Colega de Viih Tube em um reality show, a cantora Karol Conká também teve suas atitudes condenadas na internet e foi cancelada. Ela contou, em uma entrevista concedida ao influenciador digital Spartakus, que além de perder seguidores, recebeu ameaças de morte e viu contratos serem cancelados. Apesar de afirmar que errou, a cantora ainda sofre com os efeitos do cancelamento.
“Eu, reconhecendo meu erro, parece que eu estou mentindo, parece que eu não sou merecedora de compreensão ou acolhimento. Então eu penso: todos esses anos eu trabalhando, eu me expondo, aí tive um deslize, cometi um grande erro de não controlar as minhas emoções, não controlar a minha ansiedade, não saber lidar sob pressão. Aí é como se não precisasse mais de mim. Eu me senti descartável”, afirma.
Mas não só as celebridades são canceladas. A quadrinista Camila Padilha conta que um comentário racista feito por ela foi parar na internet.
No mesmo período ela tinha ganhado um edital para a produção de um filme de animação. A personagem principal era negra, o que aumentou ainda mais os ataques na internet.
“O fato de eu querer falar sobre o racismo sobre uma perspectiva negra eu acho que é errado da minha parte porque eu sou branca, não tenho essa perspectiva e a minha perspectiva de falar sobre racismo deveria ser da perspectiva de uma pessoa branca”, afirma.

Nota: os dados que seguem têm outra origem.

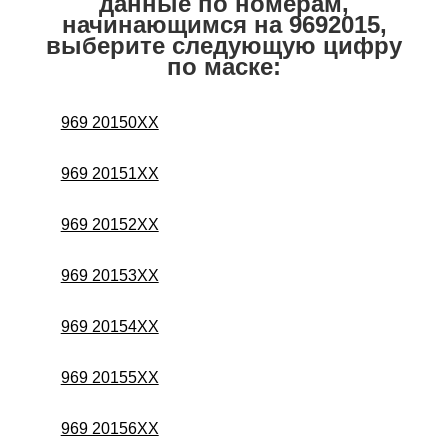
данные по номерам,
начинающимся на 9692015,
выберите следующую цифру
по маске:
969 20150XX
969 20151XX
969 20152XX
969 20153XX
969 20154XX
969 20155XX
969 20156XX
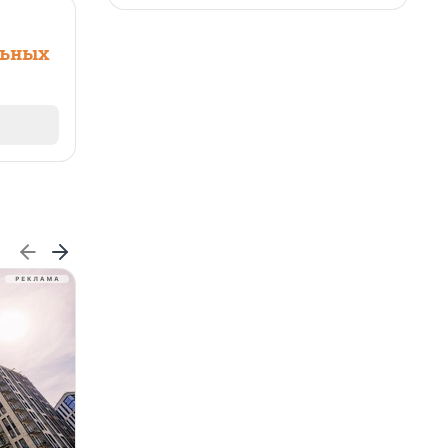
льных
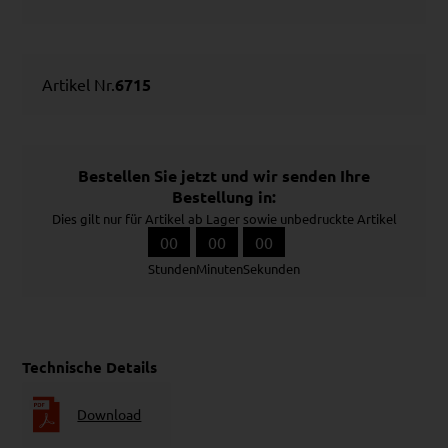
Artikel Nr.
6715
Bestellen Sie jetzt und wir senden Ihre
Bestellung in:
Dies gilt nur für Artikel ab Lager sowie unbedruckte Artikel
00
00
00
Stunden
Minuten
Sekunden
Technische Details
Download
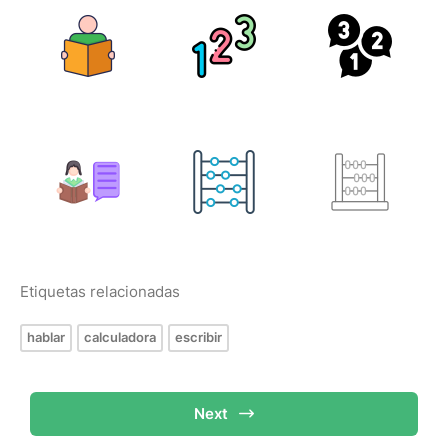
Etiquetas relacionadas
hablar
calculadora
escribir
Next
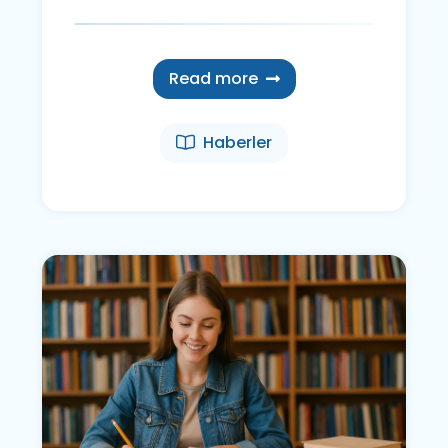
Read more
Haberler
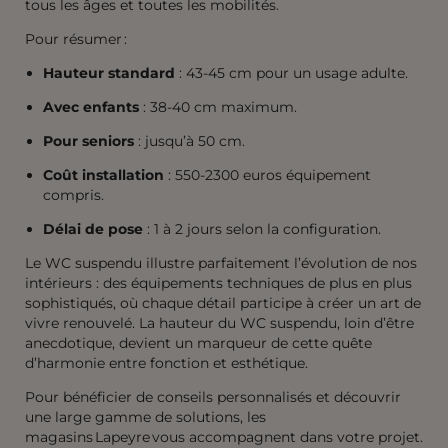
tous les âges et toutes les mobilités.
Pour résumer :
Hauteur standard
: 43-45 cm pour un usage adulte.
Avec enfants
: 38-40 cm maximum.
Pour seniors
: jusqu’à 50 cm.
Coût installation
: 550-2300 euros équipement
compris.
Délai de pose
: 1 à 2 jours selon la configuration.
Le WC suspendu illustre parfaitement l’évolution de nos
intérieurs : des équipements techniques de plus en plus
sophistiqués, où chaque détail participe à créer un art de
vivre renouvelé. La hauteur du WC suspendu, loin d’être
anecdotique, devient un marqueur de cette quête
d’harmonie entre fonction et esthétique.
Pour bénéficier de conseils personnalisés et découvrir
une large gamme de solutions, les
magasins Lapeyre vous accompagnent dans votre projet.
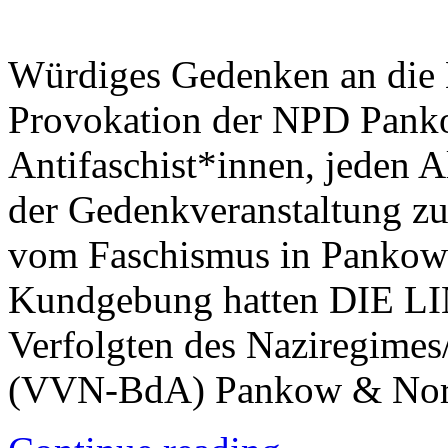
Würdiges Gedenken an die
Provokation der NPD Panko
Antifaschist*innen, jeden 
der Gedenkveranstaltung zu
vom Faschismus in Pankow 
Kundgebung hatten DIE LI
Verfolgten des Naziregimes
(VVN-BdA) Pankow & Nor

Apesar de assumir o erro publicamente, não teve jeito: Camila foi cancelada. Perdeu seguidores e até o emprego por causa da exposição nas redes sociais. Ela conta: “eu perdi o filme, eu perdi o emprego, tudo o que eu tinha construído assim… Tive que me afastar das minhas redes sociais porque eu não conseguia falar…”
Para o coordenador do Núcleo de Estudos em Ética e Política da Universidade Federal de Pernambuco e doutor em filosofia pela Universidade de Frankfurt, Filipe Campello, a cultura do cancelamento pode ter efeitos devastadores. “O cancelamento é uma lógica que não perdoa. Ela não quer educar. Às vezes uma coisa que você falou há muito tempo e que foi encontrado, resgatado nas redes, aquilo ali parece que diz quem é essa pessoa hoje. Joga fora essa possibilidade de que temos de mudar”, pondera.
E ninguém está a salvo de ser cancelado. Seja uma estátua, como a de Cristóvão Colombo que foi derrubada na Colômbia, até um ídolo do rock nacional, como Raul Seixas.
Vivian Seixas é filha de Raul e conta que uma postagem em rede social de um desenho do roqueiro usando máscara, por causa da pandemia de covid-19, deu o que falar: “Teve fã que ficou super bravo”. Foram vários os comentários nas redes: “Raul jamais usaria focinheira, Raul jamais usaria máscara. E quem tá administrando esse canal?”, relembra Vivian.
Ao comentar o este episódio, ela enfatiza: “Só se Raul fosse um doido, né? Porque meu pai tinha diabetes, meu pai sofria de muitas de doenças, e só se ele fosse maluco pra não usar máscara.” Por fim, ela conclui dizendo que é preciso tomar muito cuidado com o que se escreve nas redes sociais.
O Caminhos da Reportagem Quem Cancela o Cancelamento? vai ao ar hoje, às 20h, na TV Brasil.